_PROBLEM TO WORK ON_
Retype only the lines below from the one with "drag(234, 423, 253, 489)" to the one with "mouse_move(263, 471)", inclusive, skipping every image.

_DATA TO USE_
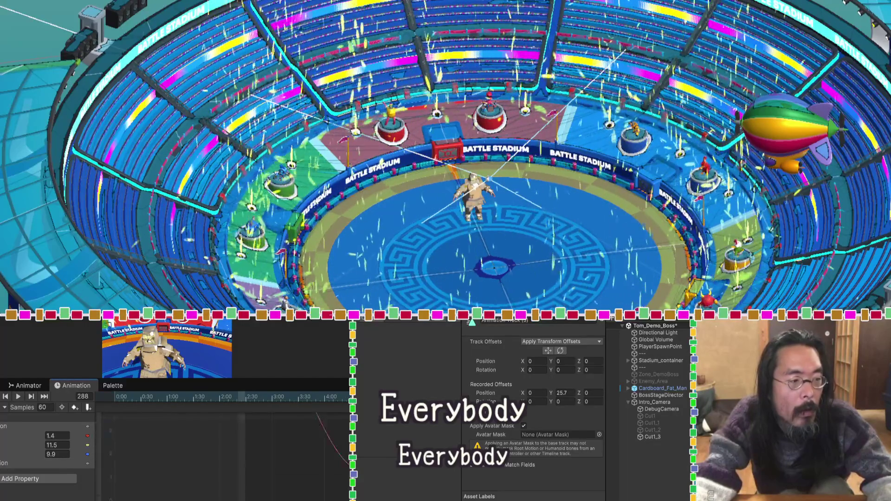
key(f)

---

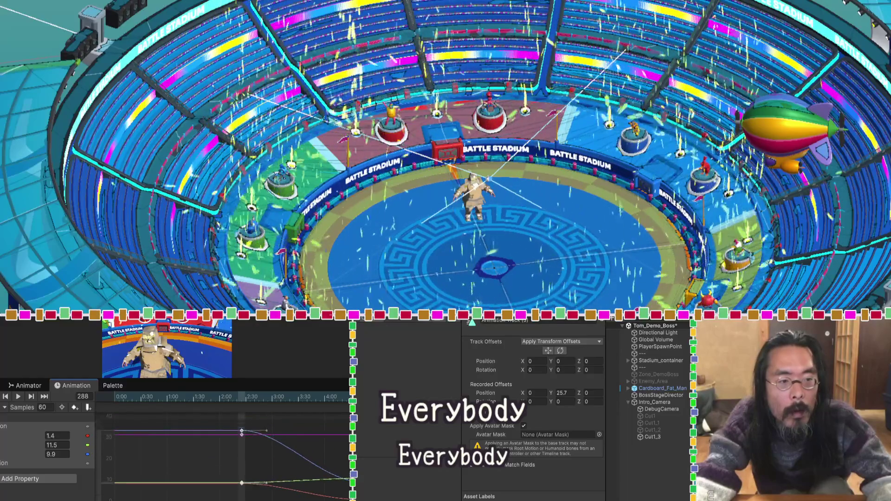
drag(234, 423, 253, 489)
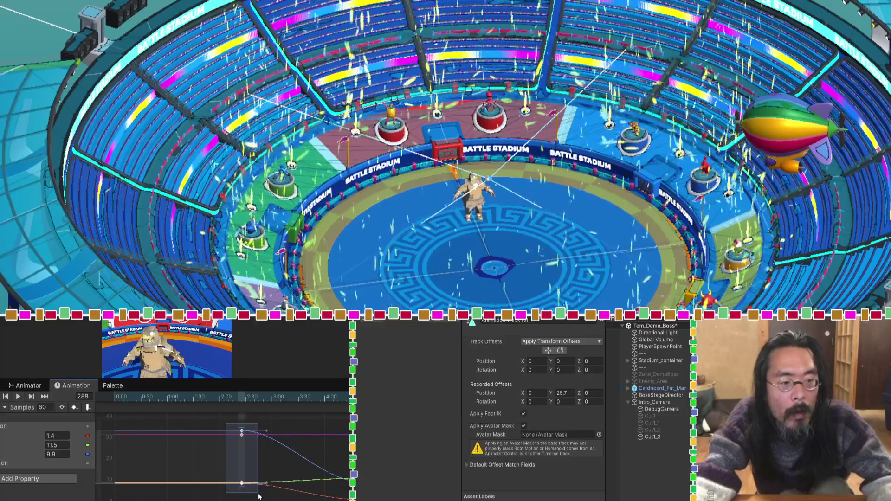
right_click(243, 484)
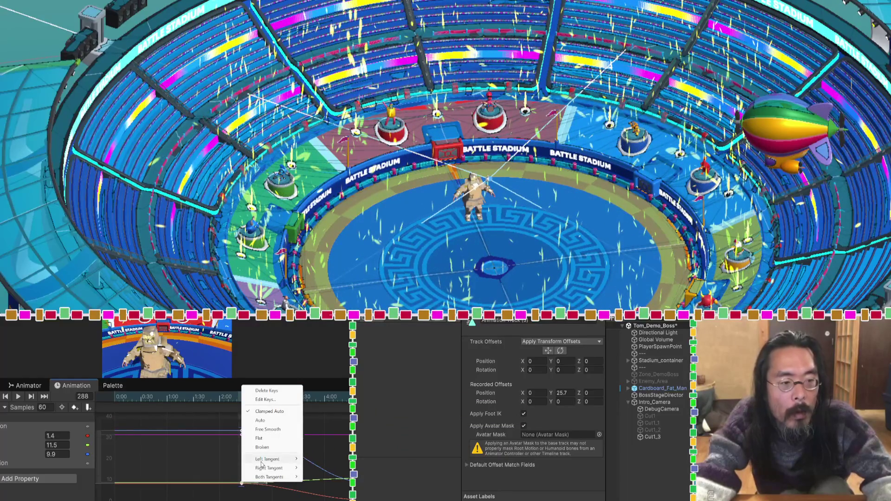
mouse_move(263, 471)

_RESPONSE BOX_
drag(234, 423, 253, 489)
right_click(243, 484)
mouse_move(263, 471)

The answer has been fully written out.